Among these records, tally each line with the word "text"; the answer is that number alone.
*** Materials provided ***
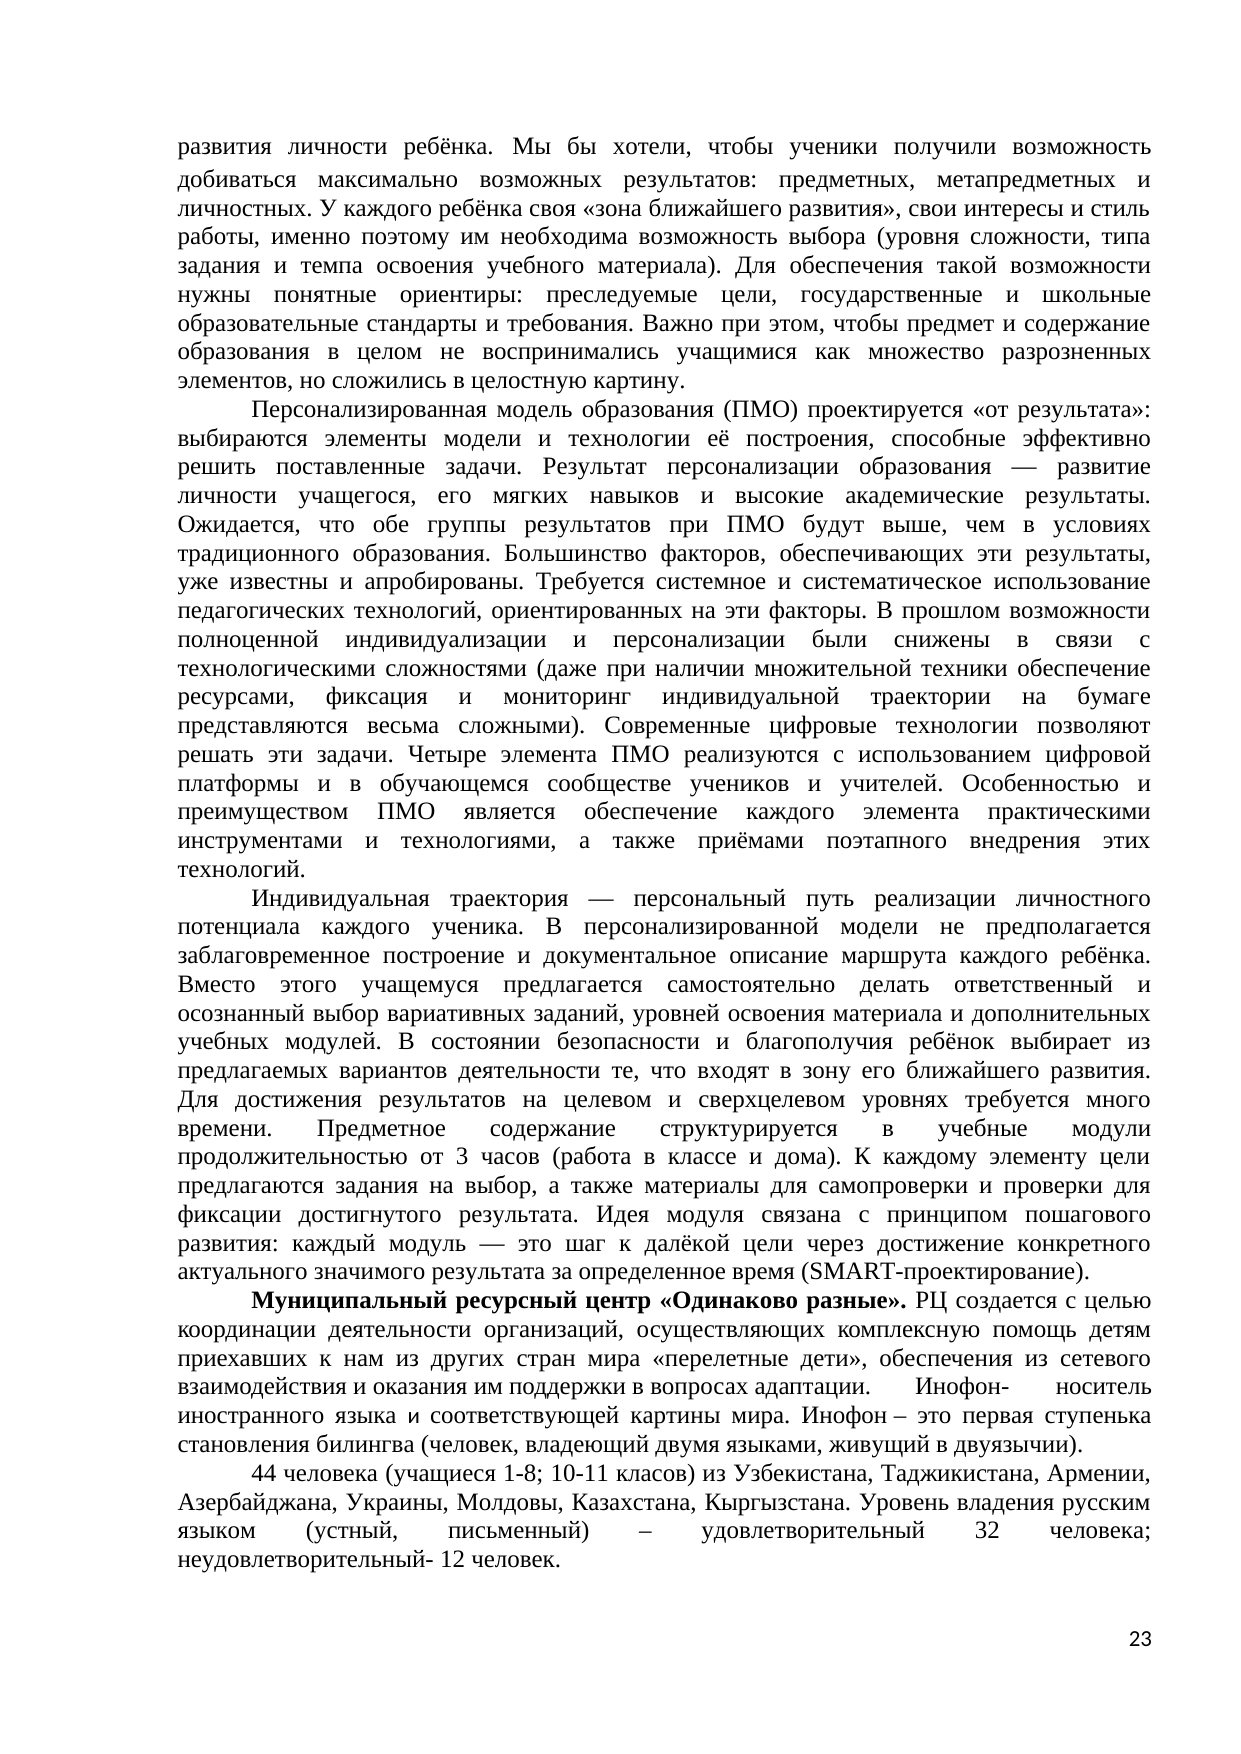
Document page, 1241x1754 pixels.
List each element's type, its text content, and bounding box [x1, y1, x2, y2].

text 44 человека (учащиеся 1-8; 10-11 класов) из Узбекистана, Таджикистана, Армении, Азербайджана, Украины, Молдовы, Казахстана, Кыргызстана. Уровень владения русским языком (устный, письменный) – удовлетворительный 32 человека; неудовлетворительный- 12 человек. [177, 1458, 1152, 1573]
list Муниципальный ресурсный центр «Одинаково разные». РЦ создается с целью координации деятельности организаций, осуществляющих комплексную помощь детям приехавших к нам из других стран мира «перелетные дети», обеспечения из сетевого взаимодействия и оказания им поддержки в вопросах адаптации. Инофон- носитель иностранного языка и соответствующей картины мира. Инофон – это первая ступенька становления билингва (человек, владеющий двумя языками, живущий в двуязычии). [177, 1285, 1152, 1458]
list Персонализированная модель образования (ПМО) проектируется «от результата»: выбираются элементы модели и технологии её построения, способные эффективно решить поставленные задачи. Результат персонализации образования — развитие личности учащегося, его мягких навыков и высокие академические результаты. Ожидается, что обе группы результатов при ПМО будут выше, чем в условиях традиционного образования. Большинство факторов, обеспечивающих эти результаты, уже известны и апробированы. Требуется системное и систематическое использование педагогических технологий, ориентированных на эти факторы. В прошлом возможности полноценной индивидуализации и персонализации были снижены в связи с технологическими сложностями (даже при наличии множительной техники обеспечение ресурсами, фиксация и мониторинг индивидуальной траектории на бумаге представляются весьма сложными). Современные цифровые технологии позволяют решать эти задачи. Четыре элемента ПМО реализуются с использованием цифровой платформы и в обучающемся сообществе учеников и учителей. Особенностью и преимуществом ПМО является обеспечение каждого элемента практическими инструментами и технологиями, а также приёмами поэтапного внедрения этих технологий. [177, 394, 1152, 883]
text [177, 118, 1152, 394]
list Индивидуальная траектория — персональный путь реализации личностного потенциала каждого ученика. В персонализированной модели не предполагается заблаговременное построение и документальное описание маршрута каждого ребёнка. Вместо этого учащемуся предлагается самостоятельно делать ответственный и осознанный выбор вариативных заданий, уровней освоения материала и дополнительных учебных модулей. В состоянии безопасности и благополучия ребёнок выбирает из предлагаемых вариантов деятельности те, что входят в зону его ближайшего развития. Для достижения результатов на целевом и сверхцелевом уровнях требуется много времени. Предметное содержание структурируется в учебные модули продолжительностью от 3 часов (работа в классе и дома). К каждому элементу цели предлагаются задания на выбор, а также материалы для самопроверки и проверки для фиксации достигнутого результата. Идея модуля связана с принципом пошагового развития: каждый модуль — это шаг к далёкой цели через достижение конкретного актуального значимого результата за определенное время (SMART-проектирование). [177, 883, 1152, 1285]
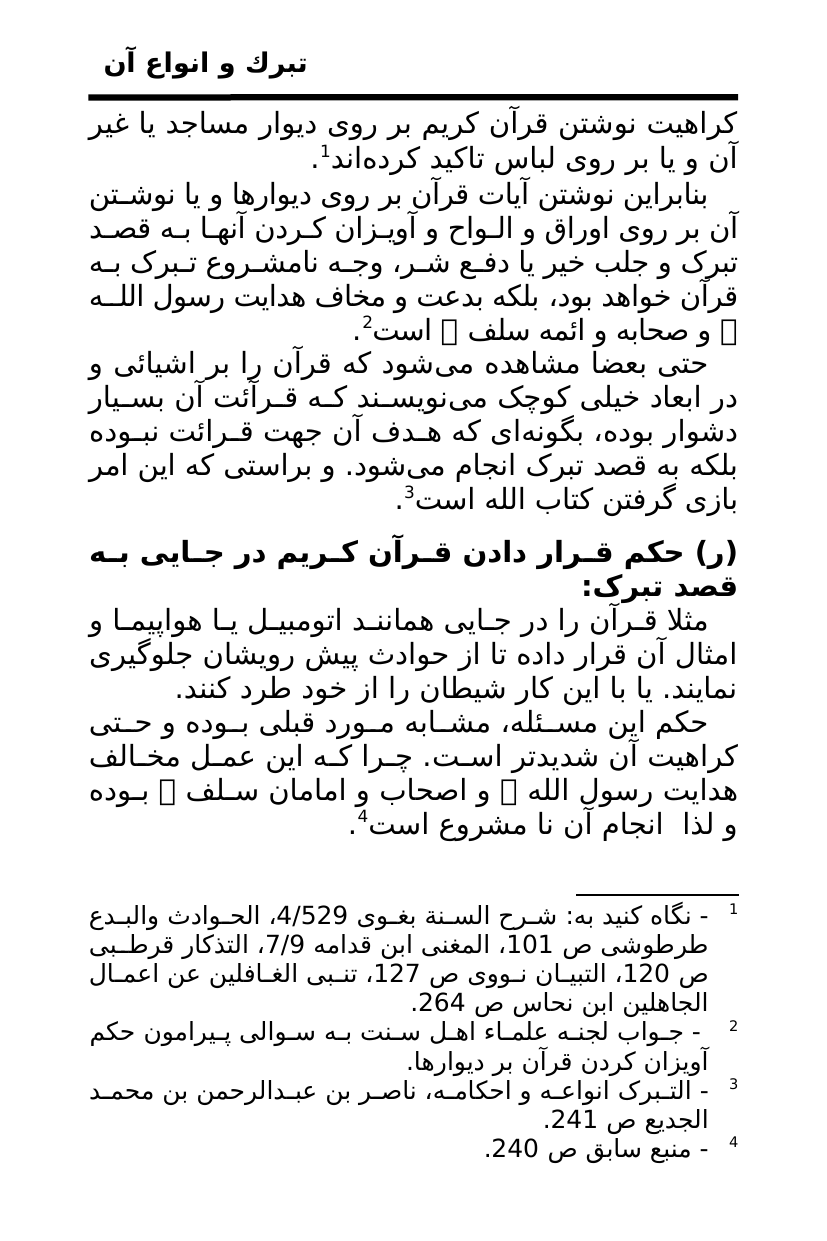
*** End of Materials provided ***
▸ Task response:
3